When you reach the line with "significant protein staining" in the listing below, transcribe it and each line after it up to and including the line with "of human stomach", exactly and with nothing else.
▬▬▬▬▬▬
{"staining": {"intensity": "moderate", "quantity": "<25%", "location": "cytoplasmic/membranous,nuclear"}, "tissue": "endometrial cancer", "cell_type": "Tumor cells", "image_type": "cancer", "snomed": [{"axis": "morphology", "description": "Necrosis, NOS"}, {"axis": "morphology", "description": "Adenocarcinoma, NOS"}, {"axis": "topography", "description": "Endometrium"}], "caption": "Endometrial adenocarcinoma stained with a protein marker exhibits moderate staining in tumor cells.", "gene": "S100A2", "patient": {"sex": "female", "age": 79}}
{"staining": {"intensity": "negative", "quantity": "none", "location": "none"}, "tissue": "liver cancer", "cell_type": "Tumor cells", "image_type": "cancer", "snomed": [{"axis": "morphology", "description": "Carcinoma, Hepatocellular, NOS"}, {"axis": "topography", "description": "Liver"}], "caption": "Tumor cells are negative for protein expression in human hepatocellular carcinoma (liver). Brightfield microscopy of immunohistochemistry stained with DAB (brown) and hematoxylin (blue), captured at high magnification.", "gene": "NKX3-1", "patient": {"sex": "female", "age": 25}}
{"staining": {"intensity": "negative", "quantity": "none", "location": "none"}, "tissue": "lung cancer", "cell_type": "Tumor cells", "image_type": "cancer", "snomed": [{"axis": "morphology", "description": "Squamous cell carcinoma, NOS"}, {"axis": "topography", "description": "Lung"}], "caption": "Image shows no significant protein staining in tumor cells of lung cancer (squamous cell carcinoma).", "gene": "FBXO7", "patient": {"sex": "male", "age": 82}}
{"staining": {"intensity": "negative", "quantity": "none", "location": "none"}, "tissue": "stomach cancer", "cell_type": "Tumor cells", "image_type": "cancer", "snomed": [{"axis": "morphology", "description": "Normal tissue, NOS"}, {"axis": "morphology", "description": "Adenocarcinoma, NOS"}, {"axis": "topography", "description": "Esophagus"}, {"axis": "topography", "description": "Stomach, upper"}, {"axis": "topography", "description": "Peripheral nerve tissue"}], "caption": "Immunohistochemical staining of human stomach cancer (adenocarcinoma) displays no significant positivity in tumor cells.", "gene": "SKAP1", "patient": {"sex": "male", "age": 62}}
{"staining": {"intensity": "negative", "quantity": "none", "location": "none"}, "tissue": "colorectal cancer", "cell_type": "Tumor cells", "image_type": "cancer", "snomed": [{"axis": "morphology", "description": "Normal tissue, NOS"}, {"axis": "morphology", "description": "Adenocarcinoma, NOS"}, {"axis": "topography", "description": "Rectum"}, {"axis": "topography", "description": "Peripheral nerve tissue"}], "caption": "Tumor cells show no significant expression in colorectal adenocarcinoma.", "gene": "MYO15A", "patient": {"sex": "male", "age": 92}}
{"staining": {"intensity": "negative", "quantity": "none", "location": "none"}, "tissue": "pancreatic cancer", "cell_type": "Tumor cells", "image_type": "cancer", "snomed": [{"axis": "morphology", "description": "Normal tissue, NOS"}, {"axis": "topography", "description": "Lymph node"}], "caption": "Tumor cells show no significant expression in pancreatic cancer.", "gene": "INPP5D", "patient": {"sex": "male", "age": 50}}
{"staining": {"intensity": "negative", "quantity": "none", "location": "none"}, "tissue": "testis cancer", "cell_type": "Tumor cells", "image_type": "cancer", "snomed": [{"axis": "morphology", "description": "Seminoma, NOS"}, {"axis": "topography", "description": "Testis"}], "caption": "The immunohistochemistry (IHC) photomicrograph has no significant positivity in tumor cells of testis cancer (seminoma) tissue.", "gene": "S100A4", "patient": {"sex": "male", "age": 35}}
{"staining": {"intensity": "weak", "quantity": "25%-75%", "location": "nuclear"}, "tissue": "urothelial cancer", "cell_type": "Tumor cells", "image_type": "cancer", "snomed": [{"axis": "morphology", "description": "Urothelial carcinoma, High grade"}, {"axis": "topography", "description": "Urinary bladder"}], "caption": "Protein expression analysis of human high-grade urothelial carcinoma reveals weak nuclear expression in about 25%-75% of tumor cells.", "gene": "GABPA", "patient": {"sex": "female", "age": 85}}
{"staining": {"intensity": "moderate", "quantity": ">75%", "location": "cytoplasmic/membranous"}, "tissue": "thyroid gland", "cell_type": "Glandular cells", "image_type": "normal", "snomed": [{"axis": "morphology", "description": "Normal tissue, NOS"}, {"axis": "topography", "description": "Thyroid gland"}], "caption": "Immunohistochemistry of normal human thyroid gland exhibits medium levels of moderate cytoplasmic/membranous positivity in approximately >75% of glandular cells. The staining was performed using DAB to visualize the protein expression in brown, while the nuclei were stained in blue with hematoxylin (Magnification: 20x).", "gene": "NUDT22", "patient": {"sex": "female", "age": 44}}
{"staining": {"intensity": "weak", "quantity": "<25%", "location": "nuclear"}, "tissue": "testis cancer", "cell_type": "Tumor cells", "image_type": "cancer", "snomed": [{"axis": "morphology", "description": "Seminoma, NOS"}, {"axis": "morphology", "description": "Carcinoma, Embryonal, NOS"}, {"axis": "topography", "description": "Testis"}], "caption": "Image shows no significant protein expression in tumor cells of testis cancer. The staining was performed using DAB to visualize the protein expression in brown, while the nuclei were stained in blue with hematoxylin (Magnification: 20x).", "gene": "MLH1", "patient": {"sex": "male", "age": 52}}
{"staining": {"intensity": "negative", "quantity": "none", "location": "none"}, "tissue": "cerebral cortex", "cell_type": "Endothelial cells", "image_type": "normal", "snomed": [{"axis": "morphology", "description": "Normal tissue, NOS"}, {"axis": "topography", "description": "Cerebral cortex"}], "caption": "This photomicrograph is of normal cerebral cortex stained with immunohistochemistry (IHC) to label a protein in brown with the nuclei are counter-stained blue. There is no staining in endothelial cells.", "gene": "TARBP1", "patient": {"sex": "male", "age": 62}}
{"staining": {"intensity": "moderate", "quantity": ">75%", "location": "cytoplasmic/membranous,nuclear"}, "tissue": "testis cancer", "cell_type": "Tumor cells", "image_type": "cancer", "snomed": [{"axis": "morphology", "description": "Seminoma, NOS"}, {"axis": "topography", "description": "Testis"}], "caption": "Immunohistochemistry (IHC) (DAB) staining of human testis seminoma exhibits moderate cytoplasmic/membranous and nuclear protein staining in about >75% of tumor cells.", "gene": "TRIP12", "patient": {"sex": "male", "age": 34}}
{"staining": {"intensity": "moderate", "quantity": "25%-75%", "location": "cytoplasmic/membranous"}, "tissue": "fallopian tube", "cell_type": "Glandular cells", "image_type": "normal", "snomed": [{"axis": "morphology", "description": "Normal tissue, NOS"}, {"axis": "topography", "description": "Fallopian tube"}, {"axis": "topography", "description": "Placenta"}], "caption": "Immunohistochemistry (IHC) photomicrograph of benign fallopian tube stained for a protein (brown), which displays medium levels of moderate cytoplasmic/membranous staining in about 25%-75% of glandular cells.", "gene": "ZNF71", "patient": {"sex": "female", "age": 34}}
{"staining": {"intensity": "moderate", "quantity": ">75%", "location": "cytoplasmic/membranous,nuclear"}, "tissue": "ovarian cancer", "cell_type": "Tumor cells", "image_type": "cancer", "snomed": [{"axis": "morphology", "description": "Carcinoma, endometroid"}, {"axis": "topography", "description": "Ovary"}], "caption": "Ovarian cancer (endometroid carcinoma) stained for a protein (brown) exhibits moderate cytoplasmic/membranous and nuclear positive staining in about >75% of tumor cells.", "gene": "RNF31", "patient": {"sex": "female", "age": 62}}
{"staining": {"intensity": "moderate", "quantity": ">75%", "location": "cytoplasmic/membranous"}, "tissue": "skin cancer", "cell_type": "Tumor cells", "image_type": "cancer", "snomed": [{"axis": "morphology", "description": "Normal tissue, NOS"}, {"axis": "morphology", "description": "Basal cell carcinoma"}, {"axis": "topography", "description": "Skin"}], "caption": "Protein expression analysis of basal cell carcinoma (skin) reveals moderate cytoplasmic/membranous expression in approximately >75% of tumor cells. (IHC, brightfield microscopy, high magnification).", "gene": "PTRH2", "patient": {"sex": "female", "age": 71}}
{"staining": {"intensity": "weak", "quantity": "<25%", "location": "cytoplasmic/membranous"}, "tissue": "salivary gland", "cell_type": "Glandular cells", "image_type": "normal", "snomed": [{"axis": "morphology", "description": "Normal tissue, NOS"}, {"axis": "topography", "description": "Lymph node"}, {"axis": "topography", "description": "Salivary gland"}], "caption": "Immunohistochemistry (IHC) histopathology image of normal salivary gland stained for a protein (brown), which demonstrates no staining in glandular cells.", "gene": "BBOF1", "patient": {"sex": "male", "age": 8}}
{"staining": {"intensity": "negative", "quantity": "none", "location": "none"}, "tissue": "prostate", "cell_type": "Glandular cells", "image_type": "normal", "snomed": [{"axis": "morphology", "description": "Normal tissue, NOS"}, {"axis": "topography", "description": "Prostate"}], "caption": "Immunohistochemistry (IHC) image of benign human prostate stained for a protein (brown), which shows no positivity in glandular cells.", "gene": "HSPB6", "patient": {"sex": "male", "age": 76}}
▬▬▬▬▬▬
TASK OUTPUT –
{"staining": {"intensity": "negative", "quantity": "none", "location": "none"}, "tissue": "lung cancer", "cell_type": "Tumor cells", "image_type": "cancer", "snomed": [{"axis": "morphology", "description": "Squamous cell carcinoma, NOS"}, {"axis": "topography", "description": "Lung"}], "caption": "Image shows no significant protein staining in tumor cells of lung cancer (squamous cell carcinoma).", "gene": "FBXO7", "patient": {"sex": "male", "age": 82}}
{"staining": {"intensity": "negative", "quantity": "none", "location": "none"}, "tissue": "stomach cancer", "cell_type": "Tumor cells", "image_type": "cancer", "snomed": [{"axis": "morphology", "description": "Normal tissue, NOS"}, {"axis": "morphology", "description": "Adenocarcinoma, NOS"}, {"axis": "topography", "description": "Esophagus"}, {"axis": "topography", "description": "Stomach, upper"}, {"axis": "topography", "description": "Peripheral nerve tissue"}], "caption": "Immunohistochemical staining of human stomach cancer (adenocarcinoma) displays no significant positivity in tumor cells.", "gene": "SKAP1", "patient": {"sex": "male", "age": 62}}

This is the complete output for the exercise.